• _REQUIRED ACTION_: Everything from the line containing "zv.uni-freiburg.de" to the last line of the data below should be copied word for word, and nothing else.

• _GIVEN DATA_:
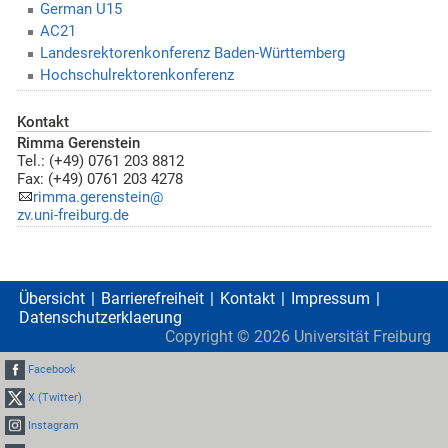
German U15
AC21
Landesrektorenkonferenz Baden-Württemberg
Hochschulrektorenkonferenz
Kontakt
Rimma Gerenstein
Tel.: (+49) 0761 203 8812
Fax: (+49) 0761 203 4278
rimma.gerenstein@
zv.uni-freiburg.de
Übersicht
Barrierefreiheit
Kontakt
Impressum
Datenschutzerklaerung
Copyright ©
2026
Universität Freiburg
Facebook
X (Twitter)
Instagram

• _TASK RESPONSE_:
zv.uni-freiburg.de
Übersicht
Barrierefreiheit
Kontakt
Impressum
Datenschutzerklaerung
Copyright ©
2026
Universität Freiburg
Facebook
X (Twitter)
Instagram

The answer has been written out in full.